Please reproduce, unchanged, the stretch of the records below from the line containing "name author: (Willd.) C. Presl" through the end of the records, including both of those ends.

— START —

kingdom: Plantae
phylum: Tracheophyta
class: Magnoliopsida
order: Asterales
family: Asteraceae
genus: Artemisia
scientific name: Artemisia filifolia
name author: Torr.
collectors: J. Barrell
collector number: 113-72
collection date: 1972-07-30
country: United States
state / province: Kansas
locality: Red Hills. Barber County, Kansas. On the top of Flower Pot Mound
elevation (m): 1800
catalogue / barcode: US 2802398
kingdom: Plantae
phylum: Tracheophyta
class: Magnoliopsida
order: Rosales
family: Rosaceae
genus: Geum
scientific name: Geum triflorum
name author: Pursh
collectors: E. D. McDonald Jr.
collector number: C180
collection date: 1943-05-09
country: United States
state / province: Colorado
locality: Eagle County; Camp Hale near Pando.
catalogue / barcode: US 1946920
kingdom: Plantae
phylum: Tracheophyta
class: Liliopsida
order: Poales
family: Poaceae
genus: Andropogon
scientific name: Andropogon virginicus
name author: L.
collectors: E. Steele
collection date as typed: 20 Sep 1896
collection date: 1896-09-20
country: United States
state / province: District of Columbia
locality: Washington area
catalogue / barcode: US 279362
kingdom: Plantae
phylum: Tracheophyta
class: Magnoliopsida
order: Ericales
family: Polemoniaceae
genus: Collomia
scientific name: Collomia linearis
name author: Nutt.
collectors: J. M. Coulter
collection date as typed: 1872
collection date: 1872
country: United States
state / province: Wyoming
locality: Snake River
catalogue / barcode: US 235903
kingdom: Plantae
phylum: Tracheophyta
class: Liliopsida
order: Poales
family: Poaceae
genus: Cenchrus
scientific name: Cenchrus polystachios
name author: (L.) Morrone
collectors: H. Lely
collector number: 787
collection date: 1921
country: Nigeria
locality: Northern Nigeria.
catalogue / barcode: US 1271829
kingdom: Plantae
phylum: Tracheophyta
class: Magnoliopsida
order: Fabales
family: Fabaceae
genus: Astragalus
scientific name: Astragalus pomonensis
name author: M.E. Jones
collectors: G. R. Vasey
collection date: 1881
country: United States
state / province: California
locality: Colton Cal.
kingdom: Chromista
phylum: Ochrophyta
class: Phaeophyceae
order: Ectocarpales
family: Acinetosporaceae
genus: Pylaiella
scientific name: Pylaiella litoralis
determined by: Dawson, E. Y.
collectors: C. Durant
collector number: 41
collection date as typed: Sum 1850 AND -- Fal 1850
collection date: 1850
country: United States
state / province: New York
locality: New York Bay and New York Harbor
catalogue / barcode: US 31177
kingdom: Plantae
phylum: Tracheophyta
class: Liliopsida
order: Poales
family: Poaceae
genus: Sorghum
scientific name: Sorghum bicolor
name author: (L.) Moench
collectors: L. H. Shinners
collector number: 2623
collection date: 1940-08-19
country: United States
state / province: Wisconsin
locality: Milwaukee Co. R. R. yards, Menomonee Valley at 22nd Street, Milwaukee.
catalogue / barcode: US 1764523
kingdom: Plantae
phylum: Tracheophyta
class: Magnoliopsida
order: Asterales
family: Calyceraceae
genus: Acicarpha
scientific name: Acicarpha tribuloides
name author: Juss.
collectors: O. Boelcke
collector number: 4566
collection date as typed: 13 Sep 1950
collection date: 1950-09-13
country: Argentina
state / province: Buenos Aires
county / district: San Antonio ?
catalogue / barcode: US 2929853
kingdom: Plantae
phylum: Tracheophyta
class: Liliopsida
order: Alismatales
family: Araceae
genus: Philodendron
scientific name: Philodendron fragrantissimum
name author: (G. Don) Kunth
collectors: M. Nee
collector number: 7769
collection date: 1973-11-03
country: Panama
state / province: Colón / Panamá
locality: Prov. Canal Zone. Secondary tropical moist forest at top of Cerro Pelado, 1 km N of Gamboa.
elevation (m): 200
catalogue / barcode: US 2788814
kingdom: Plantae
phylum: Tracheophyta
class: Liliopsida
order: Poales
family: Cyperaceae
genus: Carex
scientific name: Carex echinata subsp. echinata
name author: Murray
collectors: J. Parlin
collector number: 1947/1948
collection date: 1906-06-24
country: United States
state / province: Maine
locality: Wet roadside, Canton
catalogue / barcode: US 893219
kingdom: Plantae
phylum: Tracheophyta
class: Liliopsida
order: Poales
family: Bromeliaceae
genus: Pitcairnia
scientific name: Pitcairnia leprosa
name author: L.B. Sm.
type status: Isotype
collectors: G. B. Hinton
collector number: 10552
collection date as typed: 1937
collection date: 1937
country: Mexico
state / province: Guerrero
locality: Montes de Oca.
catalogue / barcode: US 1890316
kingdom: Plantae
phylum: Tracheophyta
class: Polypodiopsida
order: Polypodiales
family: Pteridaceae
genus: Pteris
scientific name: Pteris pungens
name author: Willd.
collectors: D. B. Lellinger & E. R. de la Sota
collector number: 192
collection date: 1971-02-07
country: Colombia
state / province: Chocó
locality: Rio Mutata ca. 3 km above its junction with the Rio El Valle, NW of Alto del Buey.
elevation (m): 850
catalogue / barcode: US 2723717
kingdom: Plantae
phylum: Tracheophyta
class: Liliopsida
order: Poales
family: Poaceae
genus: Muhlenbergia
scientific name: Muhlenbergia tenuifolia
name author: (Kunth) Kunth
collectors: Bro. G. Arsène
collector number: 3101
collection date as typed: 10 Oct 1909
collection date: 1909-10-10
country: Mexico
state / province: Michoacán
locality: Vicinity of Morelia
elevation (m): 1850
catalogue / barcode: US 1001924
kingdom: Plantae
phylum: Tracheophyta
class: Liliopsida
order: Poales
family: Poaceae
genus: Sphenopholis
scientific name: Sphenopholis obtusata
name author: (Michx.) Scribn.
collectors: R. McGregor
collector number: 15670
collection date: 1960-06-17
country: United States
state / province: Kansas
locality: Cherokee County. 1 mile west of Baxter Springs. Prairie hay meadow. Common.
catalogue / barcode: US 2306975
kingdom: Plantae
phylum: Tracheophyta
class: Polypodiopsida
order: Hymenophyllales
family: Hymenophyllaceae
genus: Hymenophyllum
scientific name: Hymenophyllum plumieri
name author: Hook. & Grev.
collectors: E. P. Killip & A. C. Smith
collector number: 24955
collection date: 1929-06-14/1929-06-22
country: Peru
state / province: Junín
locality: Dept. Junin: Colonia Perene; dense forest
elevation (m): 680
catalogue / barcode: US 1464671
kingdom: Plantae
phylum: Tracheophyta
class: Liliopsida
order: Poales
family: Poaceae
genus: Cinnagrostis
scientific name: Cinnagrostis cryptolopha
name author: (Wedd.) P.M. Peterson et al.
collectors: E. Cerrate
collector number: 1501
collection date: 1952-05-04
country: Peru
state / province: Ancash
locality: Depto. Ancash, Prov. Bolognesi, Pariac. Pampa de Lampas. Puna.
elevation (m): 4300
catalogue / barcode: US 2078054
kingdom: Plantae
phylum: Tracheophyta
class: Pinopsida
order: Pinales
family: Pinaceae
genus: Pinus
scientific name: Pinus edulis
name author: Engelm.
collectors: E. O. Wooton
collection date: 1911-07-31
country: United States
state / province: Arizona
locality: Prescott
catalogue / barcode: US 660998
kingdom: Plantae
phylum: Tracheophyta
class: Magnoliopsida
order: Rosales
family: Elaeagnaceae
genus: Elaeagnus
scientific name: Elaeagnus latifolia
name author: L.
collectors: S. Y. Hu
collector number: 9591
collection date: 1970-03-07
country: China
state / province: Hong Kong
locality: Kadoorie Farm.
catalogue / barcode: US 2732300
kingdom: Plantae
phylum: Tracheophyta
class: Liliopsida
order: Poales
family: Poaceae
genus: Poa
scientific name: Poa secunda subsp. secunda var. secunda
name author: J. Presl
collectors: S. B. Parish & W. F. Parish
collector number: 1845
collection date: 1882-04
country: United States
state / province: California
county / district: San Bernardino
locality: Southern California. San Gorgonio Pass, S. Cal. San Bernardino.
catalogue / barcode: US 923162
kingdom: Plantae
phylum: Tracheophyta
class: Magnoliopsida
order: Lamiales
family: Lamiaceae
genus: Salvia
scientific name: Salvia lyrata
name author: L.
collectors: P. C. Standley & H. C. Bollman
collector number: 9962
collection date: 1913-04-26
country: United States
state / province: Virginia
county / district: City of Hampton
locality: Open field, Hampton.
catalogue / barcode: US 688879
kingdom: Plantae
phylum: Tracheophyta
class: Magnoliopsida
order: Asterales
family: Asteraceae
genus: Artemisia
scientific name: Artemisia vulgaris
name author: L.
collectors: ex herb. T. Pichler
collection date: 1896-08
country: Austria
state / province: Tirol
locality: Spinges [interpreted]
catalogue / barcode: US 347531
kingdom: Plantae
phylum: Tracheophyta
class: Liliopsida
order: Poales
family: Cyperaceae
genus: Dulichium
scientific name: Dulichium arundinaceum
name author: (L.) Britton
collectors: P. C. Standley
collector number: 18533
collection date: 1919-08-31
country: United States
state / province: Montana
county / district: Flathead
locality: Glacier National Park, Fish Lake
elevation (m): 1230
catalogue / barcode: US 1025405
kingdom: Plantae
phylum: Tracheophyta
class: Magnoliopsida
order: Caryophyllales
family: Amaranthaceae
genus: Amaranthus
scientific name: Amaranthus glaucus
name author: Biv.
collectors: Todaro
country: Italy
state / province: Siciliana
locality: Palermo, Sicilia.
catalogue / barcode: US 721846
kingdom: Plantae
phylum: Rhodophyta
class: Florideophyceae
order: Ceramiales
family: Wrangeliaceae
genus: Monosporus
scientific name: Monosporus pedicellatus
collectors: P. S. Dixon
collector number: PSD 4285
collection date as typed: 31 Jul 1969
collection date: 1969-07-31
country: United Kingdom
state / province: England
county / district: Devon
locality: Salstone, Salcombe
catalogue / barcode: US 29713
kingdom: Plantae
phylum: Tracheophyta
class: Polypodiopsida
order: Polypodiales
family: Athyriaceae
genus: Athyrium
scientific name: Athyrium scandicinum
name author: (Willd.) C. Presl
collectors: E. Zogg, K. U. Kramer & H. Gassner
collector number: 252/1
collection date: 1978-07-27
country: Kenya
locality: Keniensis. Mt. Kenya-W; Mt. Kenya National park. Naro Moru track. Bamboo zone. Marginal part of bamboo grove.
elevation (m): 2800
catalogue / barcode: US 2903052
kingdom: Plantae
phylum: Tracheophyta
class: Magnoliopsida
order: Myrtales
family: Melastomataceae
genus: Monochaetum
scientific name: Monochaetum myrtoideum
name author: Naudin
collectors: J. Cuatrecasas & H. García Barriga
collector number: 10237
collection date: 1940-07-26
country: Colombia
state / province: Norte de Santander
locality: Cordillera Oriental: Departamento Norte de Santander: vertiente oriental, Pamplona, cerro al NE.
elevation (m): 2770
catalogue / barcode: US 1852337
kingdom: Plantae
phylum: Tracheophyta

— END —

- [Full answer]:
name author: (Willd.) C. Presl
collectors: E. Zogg, K. U. Kramer & H. Gassner
collector number: 252/1
collection date: 1978-07-27
country: Kenya
locality: Keniensis. Mt. Kenya-W; Mt. Kenya National park. Naro Moru track. Bamboo zone. Marginal part of bamboo grove.
elevation (m): 2800
catalogue / barcode: US 2903052
kingdom: Plantae
phylum: Tracheophyta
class: Magnoliopsida
order: Myrtales
family: Melastomataceae
genus: Monochaetum
scientific name: Monochaetum myrtoideum
name author: Naudin
collectors: J. Cuatrecasas & H. García Barriga
collector number: 10237
collection date: 1940-07-26
country: Colombia
state / province: Norte de Santander
locality: Cordillera Oriental: Departamento Norte de Santander: vertiente oriental, Pamplona, cerro al NE.
elevation (m): 2770
catalogue / barcode: US 1852337
kingdom: Plantae
phylum: Tracheophyta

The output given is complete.